START Excerpt provided

New Zealand / Business

KiwiRail hunts for skilled staff after influx of work

10:50 am on 26 March 2019

Rail workshops are looking for more mechanical engineers, as the industry's workload ramps up providing jobs for an extra 40 workers at KiwiRail's Hutt workshop.

Photo: 123RF

Just over six years ago, the rail workshop at Hillside in Dunedin laid off 90 staff, with just seven staff left.

David Barclay lost his job at Hillside workshop after working there for 36 years. "I was always thinking when Hillside did shut down that it was a bad decision, because there may have been a lack of work but they could've cut back and kept on more staff to carry out different projects throughout rail. I think they just sort of cut and run."

Mr Barclay has since been re-employed at Hillside working on log wagon conversions, as the site picks up the surplus of work from the Hutt workshop where workers are busy constructing carriages for the Auckland to Hamilton train service.

Three new apprentices have been hired at Hillside, but Mr Barclay said that still doesn't cover the demand for trained workers.

"When I first started at Hillside, the normal intake was about 25 apprentices a year to 30 apprentices a year. As Hillside closed down, there was no training opportunities around town so that led to people going offshore and earning money in Australia and places like that and the trained, skilled staff dropped off big time."

No planning done for influx of work, union boss says

Rail and Maritime Union secretary Wayne Butson said that the industry didn't know it would have such an influx of work.

"Rail was completely unprepared for what would be asked of it because, of course, we've had a succession of leadership within the rail business which has talked about consolidating rail and its core business."

In the last two years, the rail workforce at Hillside has gained an extra six workers, while Mr Butson said there have been about an extra 12 workers at Hutt. He believed that demand was expected to continue.

"With the government's decision to refurbish the electric locomotives on the main trunk, that has now created too much work for Hutt and in fact there will be some spillover into Hillside."

Mr Butson said the union had been trying to make working at the workshops more attractive, with an emphasis on diversity and an increase in hourly wage of $1.63 for union members.

However, one anonymous worker from the Hutt workshop said that while things have improved and morale is up, workers are nervous as they wait for the next chief executive.

He said that it was difficult for workers every time the leadership changed as they did not know if it would mean more restructures.

Todd Moyle Photo: RNZ / Cole Eastham-Farrelly

But the acting chief executive Todd Moyle said that workers would be secure for the next three to four years.

"We've got a firm commitment from government around the direction that we're taking and they've got committed projects that we're supporting to deliver, and we're obviously gearing up to be able to deliver that and that gives certainty not only to the people at the workshops, but to the wider KiwiRail family as well."

KiwiRail would be employing up to 40 more staff at the Hutt workshop in the coming months, Mr Moyle said.

END Excerpt provided

**Work order 1:**
Answer these from the KiwiRail article:
(a) How many years had David Barclay worked at Hillside before he lost his job?
(b) What hourly wage increase did union members receive?
(c) For how long did Todd Moyle say workers would be secure?
**Work order 2:**
Please repeat the stretch of the KiwiRail article from "No planning done" through "influx of work.".
**Work order 3:**
Summarize the KiwiRail article in two sentences.
The material that comes next is separate from the KiwiRail article.

START Records shown

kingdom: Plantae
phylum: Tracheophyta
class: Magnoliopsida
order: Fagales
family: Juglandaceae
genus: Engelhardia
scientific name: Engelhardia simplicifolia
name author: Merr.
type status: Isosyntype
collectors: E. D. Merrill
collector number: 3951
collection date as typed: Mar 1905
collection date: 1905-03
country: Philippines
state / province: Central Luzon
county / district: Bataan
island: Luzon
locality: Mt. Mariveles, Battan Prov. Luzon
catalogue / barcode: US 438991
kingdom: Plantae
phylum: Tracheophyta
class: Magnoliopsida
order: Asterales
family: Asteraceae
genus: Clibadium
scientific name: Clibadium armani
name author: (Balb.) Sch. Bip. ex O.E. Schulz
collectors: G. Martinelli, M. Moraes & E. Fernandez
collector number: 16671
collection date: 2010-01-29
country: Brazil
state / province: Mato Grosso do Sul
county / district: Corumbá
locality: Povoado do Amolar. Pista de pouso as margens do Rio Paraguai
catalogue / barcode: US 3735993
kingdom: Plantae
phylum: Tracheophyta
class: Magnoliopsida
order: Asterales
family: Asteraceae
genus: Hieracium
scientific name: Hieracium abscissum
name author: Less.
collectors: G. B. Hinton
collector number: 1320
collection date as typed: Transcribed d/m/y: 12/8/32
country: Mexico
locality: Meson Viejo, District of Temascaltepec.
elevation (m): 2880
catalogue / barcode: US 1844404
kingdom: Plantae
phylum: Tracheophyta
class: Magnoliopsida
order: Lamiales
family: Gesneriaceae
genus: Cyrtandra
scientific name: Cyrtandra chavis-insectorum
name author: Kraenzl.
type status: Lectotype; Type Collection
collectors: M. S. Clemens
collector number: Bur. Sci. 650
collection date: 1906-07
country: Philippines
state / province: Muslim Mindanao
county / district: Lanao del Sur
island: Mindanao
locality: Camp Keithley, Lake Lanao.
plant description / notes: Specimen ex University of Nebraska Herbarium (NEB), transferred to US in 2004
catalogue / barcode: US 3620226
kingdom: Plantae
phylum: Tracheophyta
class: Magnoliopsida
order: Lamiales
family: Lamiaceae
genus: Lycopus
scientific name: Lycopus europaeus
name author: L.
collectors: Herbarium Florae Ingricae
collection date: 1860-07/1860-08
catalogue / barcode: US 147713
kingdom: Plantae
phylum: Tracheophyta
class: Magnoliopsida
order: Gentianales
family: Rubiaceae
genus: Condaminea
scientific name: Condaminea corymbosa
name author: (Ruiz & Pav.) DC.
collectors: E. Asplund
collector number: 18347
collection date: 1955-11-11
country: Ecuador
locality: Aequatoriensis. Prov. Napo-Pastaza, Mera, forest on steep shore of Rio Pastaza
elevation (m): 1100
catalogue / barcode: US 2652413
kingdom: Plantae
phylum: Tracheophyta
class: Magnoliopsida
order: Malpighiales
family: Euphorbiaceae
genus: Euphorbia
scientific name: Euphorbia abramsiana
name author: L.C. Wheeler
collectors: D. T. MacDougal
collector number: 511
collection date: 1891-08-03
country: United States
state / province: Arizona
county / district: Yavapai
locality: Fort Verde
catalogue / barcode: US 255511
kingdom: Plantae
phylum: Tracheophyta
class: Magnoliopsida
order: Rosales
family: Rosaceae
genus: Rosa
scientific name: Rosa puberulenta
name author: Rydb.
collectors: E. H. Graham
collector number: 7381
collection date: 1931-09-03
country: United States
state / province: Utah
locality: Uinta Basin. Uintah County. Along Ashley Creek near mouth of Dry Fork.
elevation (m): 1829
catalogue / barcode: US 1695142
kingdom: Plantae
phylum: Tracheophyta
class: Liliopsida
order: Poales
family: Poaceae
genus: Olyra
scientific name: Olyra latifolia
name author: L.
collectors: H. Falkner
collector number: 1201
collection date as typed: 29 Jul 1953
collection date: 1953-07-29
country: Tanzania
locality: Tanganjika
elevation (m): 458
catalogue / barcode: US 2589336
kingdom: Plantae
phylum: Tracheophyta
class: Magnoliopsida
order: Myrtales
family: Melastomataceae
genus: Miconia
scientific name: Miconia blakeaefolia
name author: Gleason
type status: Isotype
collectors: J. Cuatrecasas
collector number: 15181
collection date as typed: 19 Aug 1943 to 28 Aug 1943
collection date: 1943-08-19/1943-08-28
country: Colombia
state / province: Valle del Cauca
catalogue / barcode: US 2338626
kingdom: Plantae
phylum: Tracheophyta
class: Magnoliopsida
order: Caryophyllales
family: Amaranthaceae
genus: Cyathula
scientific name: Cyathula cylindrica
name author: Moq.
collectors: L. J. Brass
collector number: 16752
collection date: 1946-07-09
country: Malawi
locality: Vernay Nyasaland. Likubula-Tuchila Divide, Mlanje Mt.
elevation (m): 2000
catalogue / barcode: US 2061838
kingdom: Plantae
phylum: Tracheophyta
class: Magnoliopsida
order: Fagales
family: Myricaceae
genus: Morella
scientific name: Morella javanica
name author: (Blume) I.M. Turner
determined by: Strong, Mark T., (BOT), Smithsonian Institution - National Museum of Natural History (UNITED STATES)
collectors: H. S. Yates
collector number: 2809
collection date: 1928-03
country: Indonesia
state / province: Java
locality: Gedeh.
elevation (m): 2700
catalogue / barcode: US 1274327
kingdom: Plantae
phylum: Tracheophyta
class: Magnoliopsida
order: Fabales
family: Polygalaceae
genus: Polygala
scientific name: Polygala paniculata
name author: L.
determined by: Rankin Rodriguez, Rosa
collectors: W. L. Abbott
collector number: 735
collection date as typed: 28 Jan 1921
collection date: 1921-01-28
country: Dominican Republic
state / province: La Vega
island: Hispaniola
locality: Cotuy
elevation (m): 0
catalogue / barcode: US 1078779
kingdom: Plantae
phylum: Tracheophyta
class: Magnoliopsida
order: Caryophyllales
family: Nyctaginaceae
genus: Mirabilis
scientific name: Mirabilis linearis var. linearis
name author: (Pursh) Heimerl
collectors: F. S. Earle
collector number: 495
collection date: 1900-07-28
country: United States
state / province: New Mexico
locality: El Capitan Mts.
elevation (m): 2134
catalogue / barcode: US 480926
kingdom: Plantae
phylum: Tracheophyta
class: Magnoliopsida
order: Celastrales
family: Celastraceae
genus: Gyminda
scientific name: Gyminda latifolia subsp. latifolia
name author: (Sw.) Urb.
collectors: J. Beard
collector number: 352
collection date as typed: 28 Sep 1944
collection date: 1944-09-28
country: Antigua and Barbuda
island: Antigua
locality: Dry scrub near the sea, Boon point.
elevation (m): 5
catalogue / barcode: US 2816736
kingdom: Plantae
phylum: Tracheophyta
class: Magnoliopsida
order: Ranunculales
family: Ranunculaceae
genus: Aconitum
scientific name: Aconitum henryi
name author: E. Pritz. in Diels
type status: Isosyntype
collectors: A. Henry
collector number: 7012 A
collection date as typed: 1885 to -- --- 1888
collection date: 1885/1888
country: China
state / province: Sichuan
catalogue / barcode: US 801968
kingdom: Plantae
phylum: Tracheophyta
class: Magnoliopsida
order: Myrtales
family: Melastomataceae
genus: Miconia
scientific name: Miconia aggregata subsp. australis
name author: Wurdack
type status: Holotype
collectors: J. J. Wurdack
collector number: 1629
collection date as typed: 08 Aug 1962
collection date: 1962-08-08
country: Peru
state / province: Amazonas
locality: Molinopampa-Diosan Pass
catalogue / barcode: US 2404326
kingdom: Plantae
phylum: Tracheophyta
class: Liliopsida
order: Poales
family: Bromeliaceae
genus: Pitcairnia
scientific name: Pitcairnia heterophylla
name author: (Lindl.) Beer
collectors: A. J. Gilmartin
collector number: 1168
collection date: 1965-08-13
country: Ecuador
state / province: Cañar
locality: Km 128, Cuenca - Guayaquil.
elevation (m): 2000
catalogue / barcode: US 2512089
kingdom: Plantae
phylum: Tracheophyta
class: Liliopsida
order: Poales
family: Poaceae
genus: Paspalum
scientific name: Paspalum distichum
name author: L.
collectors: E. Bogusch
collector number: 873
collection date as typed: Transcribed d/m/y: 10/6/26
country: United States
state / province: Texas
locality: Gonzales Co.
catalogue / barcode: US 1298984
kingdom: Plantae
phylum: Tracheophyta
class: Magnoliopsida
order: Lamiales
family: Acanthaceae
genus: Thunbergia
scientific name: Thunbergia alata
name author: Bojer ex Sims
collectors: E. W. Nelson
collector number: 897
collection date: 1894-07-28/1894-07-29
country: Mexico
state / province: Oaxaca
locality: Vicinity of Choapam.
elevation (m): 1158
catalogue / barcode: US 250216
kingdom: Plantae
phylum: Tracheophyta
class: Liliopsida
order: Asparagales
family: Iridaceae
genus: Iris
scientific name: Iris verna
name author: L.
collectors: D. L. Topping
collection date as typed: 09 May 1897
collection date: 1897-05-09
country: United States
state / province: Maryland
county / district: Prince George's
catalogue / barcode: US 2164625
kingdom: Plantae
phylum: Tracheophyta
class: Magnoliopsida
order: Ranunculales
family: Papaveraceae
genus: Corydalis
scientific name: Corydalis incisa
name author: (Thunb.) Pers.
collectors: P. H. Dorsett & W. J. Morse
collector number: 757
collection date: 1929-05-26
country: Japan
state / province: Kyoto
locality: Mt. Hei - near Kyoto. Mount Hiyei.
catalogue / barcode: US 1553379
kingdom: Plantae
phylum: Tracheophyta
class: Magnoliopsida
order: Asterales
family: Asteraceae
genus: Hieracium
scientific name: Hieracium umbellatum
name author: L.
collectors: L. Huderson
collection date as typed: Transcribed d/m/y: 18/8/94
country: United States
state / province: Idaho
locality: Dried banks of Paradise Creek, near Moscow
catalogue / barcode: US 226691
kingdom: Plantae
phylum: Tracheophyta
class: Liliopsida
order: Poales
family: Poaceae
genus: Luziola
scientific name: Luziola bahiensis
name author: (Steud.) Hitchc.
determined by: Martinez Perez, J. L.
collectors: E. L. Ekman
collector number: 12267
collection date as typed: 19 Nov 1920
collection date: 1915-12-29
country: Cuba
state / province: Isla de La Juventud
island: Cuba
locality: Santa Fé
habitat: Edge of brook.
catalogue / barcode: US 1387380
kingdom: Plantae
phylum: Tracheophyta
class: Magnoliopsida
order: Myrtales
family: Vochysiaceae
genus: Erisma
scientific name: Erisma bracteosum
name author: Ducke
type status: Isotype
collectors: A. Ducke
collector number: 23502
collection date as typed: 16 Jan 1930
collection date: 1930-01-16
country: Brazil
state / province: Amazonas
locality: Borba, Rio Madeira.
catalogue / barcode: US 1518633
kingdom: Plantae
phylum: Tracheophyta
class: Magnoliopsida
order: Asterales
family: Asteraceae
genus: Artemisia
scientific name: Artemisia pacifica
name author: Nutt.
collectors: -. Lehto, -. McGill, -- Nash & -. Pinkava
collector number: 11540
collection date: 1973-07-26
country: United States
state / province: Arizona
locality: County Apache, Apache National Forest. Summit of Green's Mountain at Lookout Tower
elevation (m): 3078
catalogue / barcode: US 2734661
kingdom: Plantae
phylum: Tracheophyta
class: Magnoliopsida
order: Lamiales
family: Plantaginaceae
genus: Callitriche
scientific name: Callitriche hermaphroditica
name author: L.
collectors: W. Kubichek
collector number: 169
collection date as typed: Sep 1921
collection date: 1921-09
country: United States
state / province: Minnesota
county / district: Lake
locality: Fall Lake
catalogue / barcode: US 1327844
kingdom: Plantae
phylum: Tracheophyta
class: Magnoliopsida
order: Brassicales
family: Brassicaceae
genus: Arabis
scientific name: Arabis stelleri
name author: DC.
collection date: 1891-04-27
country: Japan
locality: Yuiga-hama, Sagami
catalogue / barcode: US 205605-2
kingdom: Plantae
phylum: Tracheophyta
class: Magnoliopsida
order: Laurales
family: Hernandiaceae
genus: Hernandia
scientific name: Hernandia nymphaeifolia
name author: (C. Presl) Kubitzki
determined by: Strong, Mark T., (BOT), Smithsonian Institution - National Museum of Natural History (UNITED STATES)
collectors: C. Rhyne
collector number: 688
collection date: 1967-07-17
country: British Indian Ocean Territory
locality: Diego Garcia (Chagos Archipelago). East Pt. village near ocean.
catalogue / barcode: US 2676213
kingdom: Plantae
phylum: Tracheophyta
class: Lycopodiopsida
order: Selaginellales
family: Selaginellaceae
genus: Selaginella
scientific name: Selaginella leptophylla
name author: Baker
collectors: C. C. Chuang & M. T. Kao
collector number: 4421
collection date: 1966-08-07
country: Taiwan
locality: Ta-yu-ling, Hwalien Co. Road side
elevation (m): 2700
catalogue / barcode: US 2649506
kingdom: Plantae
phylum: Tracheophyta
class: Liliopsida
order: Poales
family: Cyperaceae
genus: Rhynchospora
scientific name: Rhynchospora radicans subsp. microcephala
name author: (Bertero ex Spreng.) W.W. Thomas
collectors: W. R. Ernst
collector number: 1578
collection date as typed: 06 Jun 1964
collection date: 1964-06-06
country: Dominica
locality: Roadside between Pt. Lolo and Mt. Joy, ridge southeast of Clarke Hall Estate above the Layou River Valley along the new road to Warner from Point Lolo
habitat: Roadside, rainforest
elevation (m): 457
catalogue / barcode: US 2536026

END Records shown

**Expected answer 1:**
(a) 36 years
(b) $1.63
(c) The next three to four years

**Expected answer 2:**
No planning done for influx of work, union boss says

Rail and Maritime Union secretary Wayne Butson said that the industry didn't know it would have such an influx of work.

**Expected answer 3:**
Rail workshops are seeking more mechanical engineers as the workload grows, and KiwiRail will employ up to 40 more staff at its Hutt workshop in the coming months. Union secretary Wayne Butson said the industry was unprepared for the influx of work, while acting chief executive Todd Moyle said workers would be secure for the next three to four years.